Twenty-four or so hours into my “retirement”, life hasn’t slowed down a bit. My “retirement” began yesterday morning at the moment Alison Redford called the election – which was about two minutes before I went in to a meeting, and I spent the rest of the day in meetings or on the phone.

At least a couple of good things resulted, however: we’ve got this website up, we’ve moved my Facebook and Twitter accounts over so that they now belong to Private Citizen Dave, and that means you and I can share our thoughts about this election campaign starting now; and Global TV and I confirmed that I will be on Global on election night (April 23), offering nuggets of analysis and insight as the results come in. I’m looking forward to it.

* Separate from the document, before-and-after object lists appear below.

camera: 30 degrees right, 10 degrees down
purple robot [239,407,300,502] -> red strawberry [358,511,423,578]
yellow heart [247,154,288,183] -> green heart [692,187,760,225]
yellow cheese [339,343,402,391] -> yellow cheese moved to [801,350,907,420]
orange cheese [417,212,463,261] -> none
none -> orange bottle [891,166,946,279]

So, 24 hours or so into the Alberta election campaign, here’s how things look to me:

At the risk of sounding like all the other pundits, it looks to me as though Alison Redford and the PCs are in big trouble.

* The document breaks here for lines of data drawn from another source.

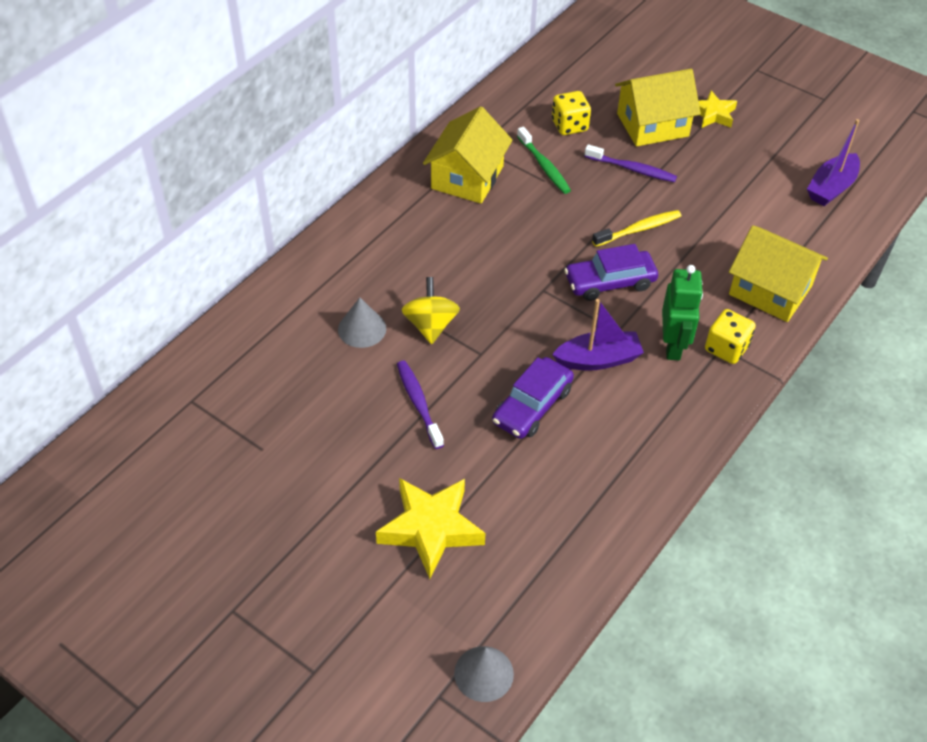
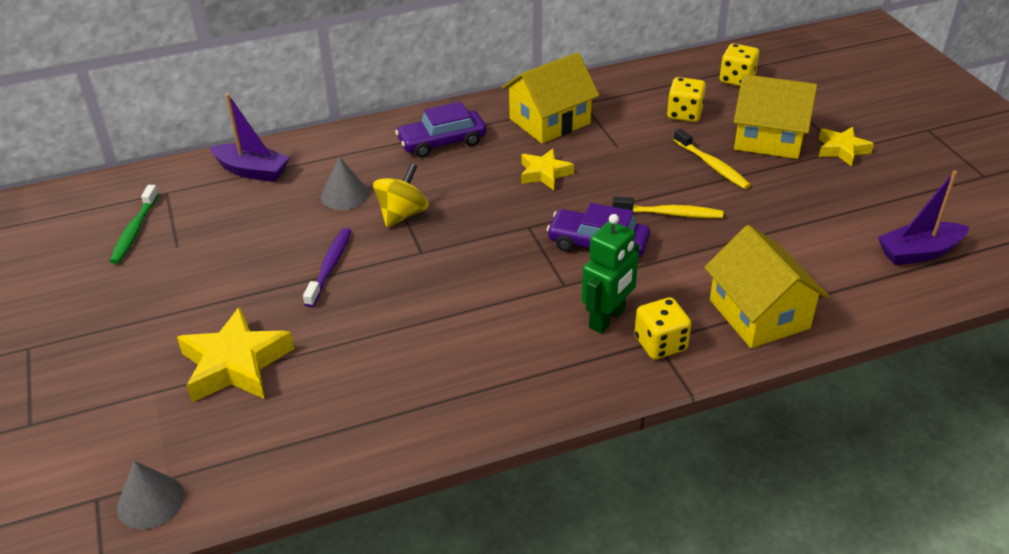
camera: 35 degrees right, 10 degrees down
purple car [492,357,574,439] -> purple car moved to [395,102,486,157]
green toothbrush [517,127,571,194] -> green toothbrush moved to [110,185,159,264]
purple boat [552,299,644,371] -> purple boat moved to [210,94,290,182]
purple toothbrush [584,144,677,182] -> yellow toothbrush [674,129,751,189]
none -> yellow star [521,148,574,190]
none -> yellow dice [720,43,759,86]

How could it not look like that?

It’s been downhill for the PCs since the Legislature began sitting on February 7th. It started as a downward drift. With every bent promise, every incident of Shockingly Arrogant Behavior, every revelation of bullying and intimidation, it turned from a drift to a slide to a plunge over a cliff. The numbers the public was seeing weren’t yet showing it – although at least one poll hinted at a shift in voter opinion – but in the final two weeks that the Legislature sat, the actions of the Redford government betrayed the sort of full-on panic you feel when your internal polling is showing your party in freefall.

And now we have two polls – Ipsos-Reid, and ThinkHQ – showing exactly that and showing essentially the same numbers: the PCs and the Wild Rose are tied in voter support and now it’s a two-horse race.

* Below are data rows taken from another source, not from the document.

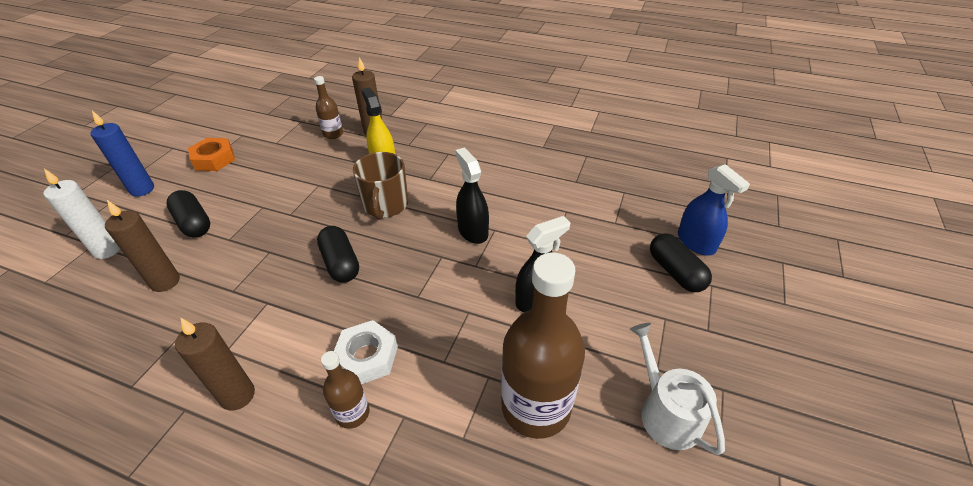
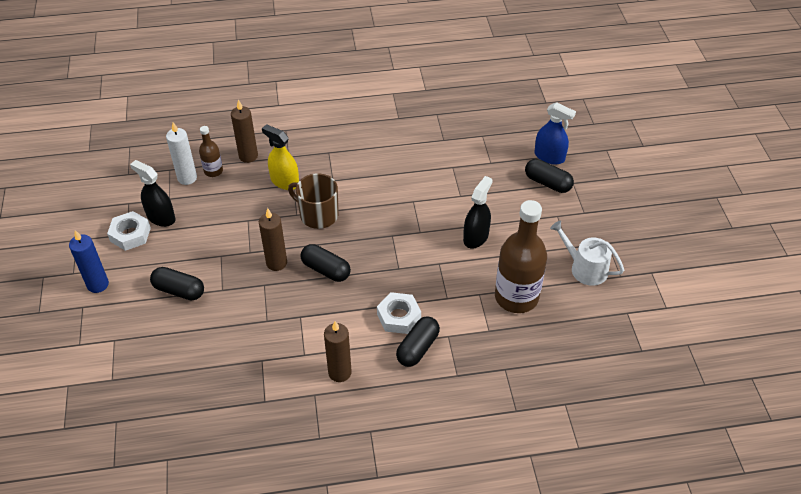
camera: 30 degrees left, 5 degrees up
white candle [43,169,120,259] -> white candle moved to [166,122,197,185]
brown candle [105,200,180,292] -> brown candle moved to [259,208,287,271]
orange nut [188,138,235,171] -> white nut [107,211,151,251]
brown bottle [321,351,370,429] -> black capsule [396,317,440,367]
brown mug [353,152,408,220] -> brown mug turned 150 degrees clockwise [288,173,339,229]
black spray bottle [455,148,489,244] -> black spray bottle moved to [130,160,175,227]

Until further notice, the narrative of this election – from the pundits, the pollsters, and the mainstream media – is going to be that it’s all about Smith vs Redford and that nobody else matters.

So it’s up to us to make sure the picture doesn’t turn out completely the way the experts are painting it.

Look, the PCs and the Wild Rose are the same. That’s why they hate one another so much. Family feuds are the nastiest fights, and these two parties are family. To the Wild Rose, the PCs are the Conservatives-Who’ve-Lost-Their-Way. To the PCs, the Wild Rose are the Conservatives-Who-Turned-Traitor.

But they are both conservative parties. So no matter which one wins, if the election plays out according to the expert narrative, we’ll have conservatives in government and conservatives in opposition.

Four weeks from now, we are going to need and want at least a few strong voices in opposition who are Not conservatives. Why? Because one group of conservatives can only hold the other group of conservatives to account within the narrow context of Being Conservative Enough (or Not). And that would leave a very large number of moderate progressive Albertans – most of your neighbours – without anybody in Edmonton to represent them.